The historic boxes – originally designed by the same family of architects who drew the plans for Doncaster Minster in the 19th century – have replaced two more modern stainless steel kiosks back in the town, in High Street and Hall Gate.
Both streets are within the town centre conservation area and BT came under pressure from Doncaster Council to improve the streetscape.
But the boxes are not quite what they may appear from a distance.
Those who can recall the solid clunk of the cast iron red phone box door closing behind them and the strength needed to open it again might be a little disappointed.
Despite their retro look, the reconditioned boxes have been adapted for the needs of modern trends.
Instead of the black telephone and battered directories being on a shelf inside, the metallic phone is attached to one of the four external sides and another is taken up by an ATM cash dispenser, so the interior of the box accommodates the machine’s electronic equipment.
But the return of the iconic street furniture has been welcomed by passers-by questioned by The Star.
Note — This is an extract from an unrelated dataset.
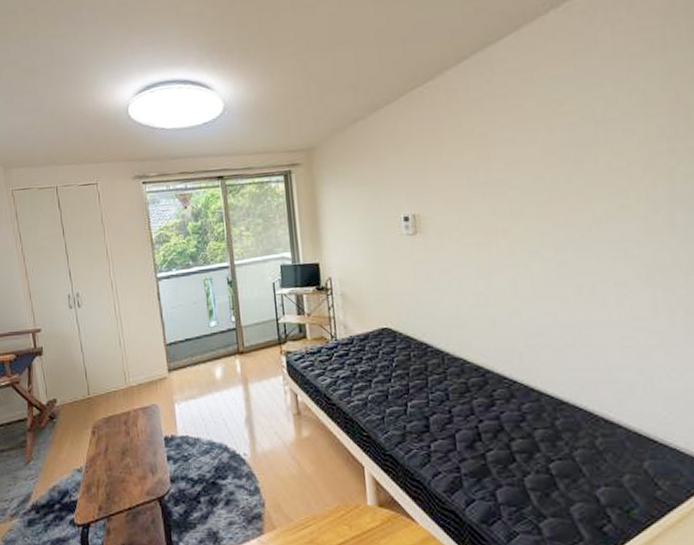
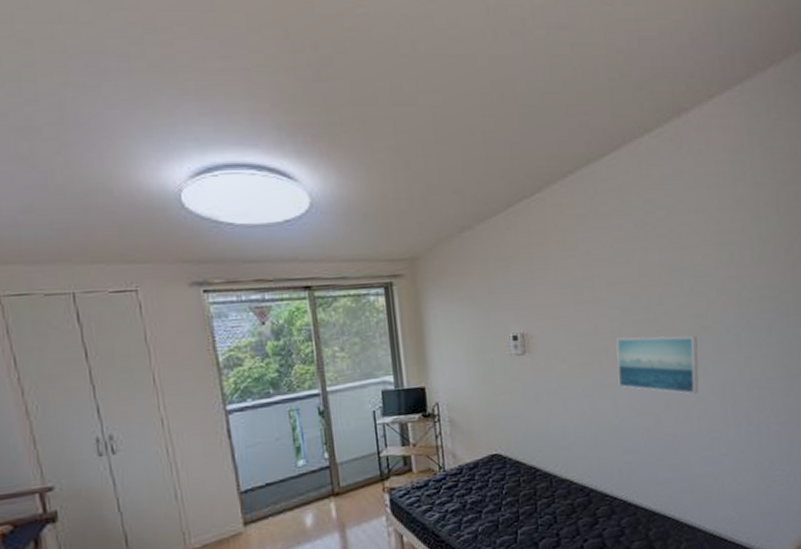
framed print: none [516,216,619,279] -> present [616,335,699,394]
Michael Griffiths, from Thorne, said he was old enough to remember when they were commonplace.
“I’ve always thought they looked better than the newer ones so I’m pleased to see them again. They’re much more attractive.
“At first I thought they were just phone boxes but when I got closer I realised they’d been altered. I just hope they don’t get vandalised.”
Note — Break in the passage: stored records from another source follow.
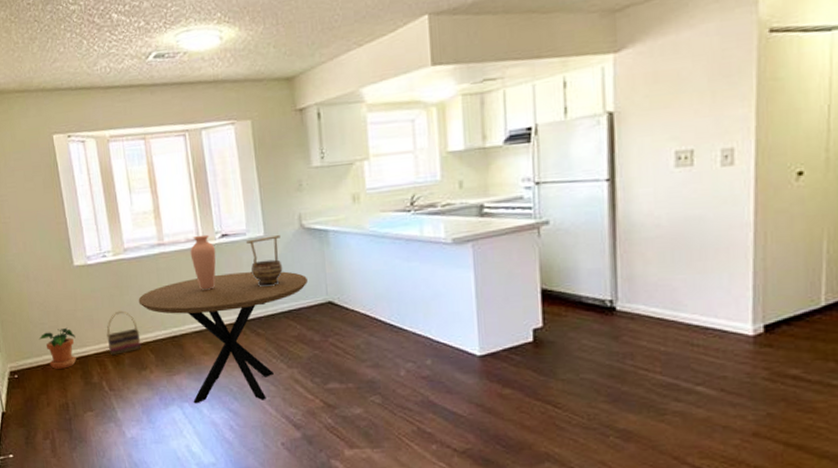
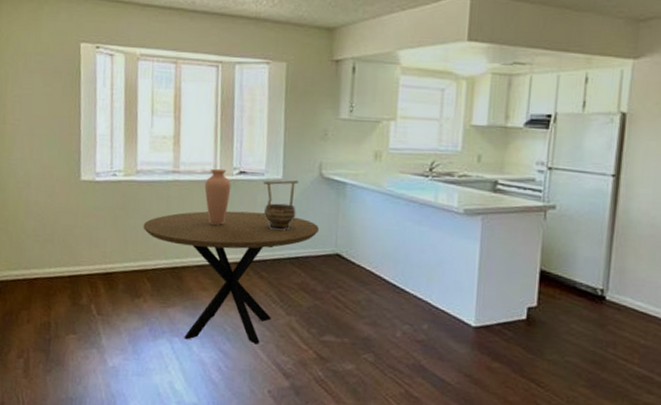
potted plant: present [39,327,77,369] -> none [30,242,70,286]
basket: present [106,310,141,356] -> none [103,233,140,279]

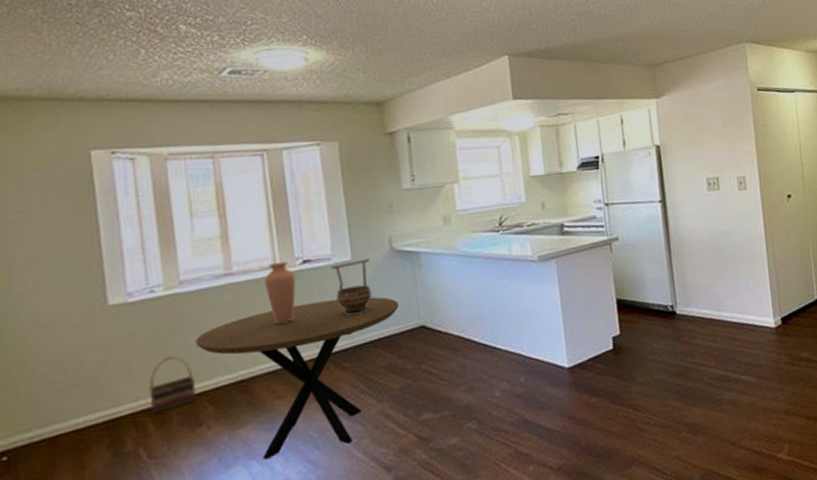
basket: none [103,233,140,279] -> present [149,355,197,414]

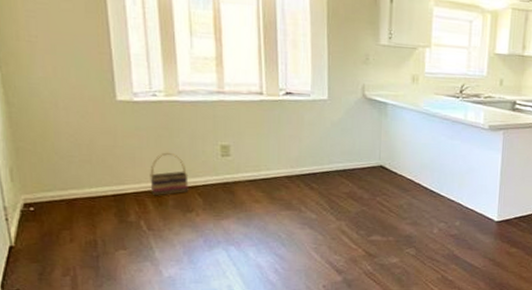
dining table: present [195,296,399,460] -> none [190,129,364,248]
vase: present [264,261,296,324] -> none [251,89,278,142]
decorative bowl: present [332,259,372,315] -> none [310,100,343,146]

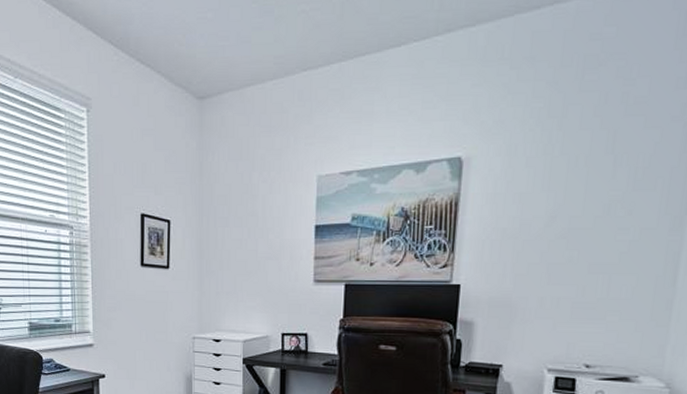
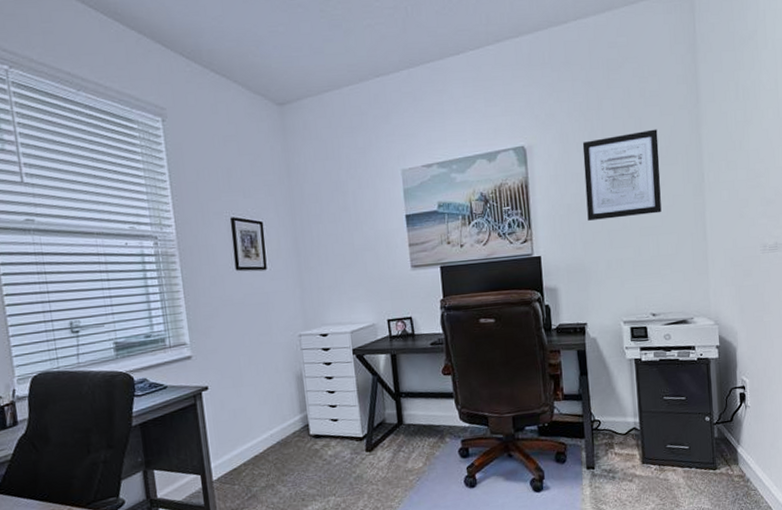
wall art: none [524,145,636,250] -> present [582,129,662,221]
Workman Paul Jenkins, aged 27, from Pontefract, was equally surprised to see them.
“I sometime see these in old villages in the countryside but I can’t recall seeing one in a town for a long time. I like them because they’re very British.”
The first red public telephone kiosk, designated K2, was designed by Sir Giles Gilbert Scott in the 1920s and is still a familiar sight in places like Malta, Bermuda and Gibraltar. The colour red was chosen to make them easy to spot.
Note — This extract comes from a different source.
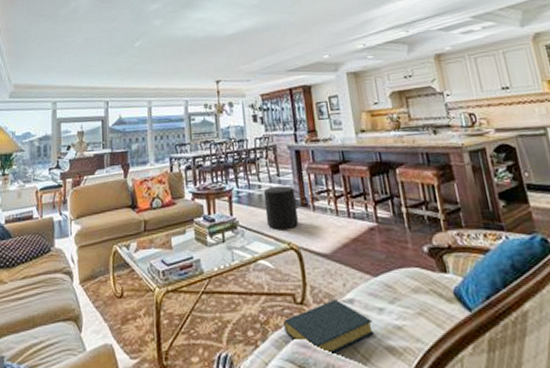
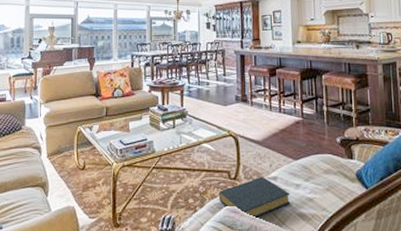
stool: present [263,185,298,231] -> none [211,84,238,120]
The later K6 design dates from 1935 and by 1980 there were 73,000 across the country before the stainless steel ones began to take their place. Many of the redundant ones were sold off as garden features or in some cases shower cubicles.
The village of Letwell, near Rotherham, has kept theirs as a mini-library.
A spokesman for BT said the two in Doncaster were reconditioned originals.
“We originally installed the more modern type but because they are within a conservation area we were requested by the local authority to replace them with a more traditional style. When this was pointed out we installed what is now in situ.”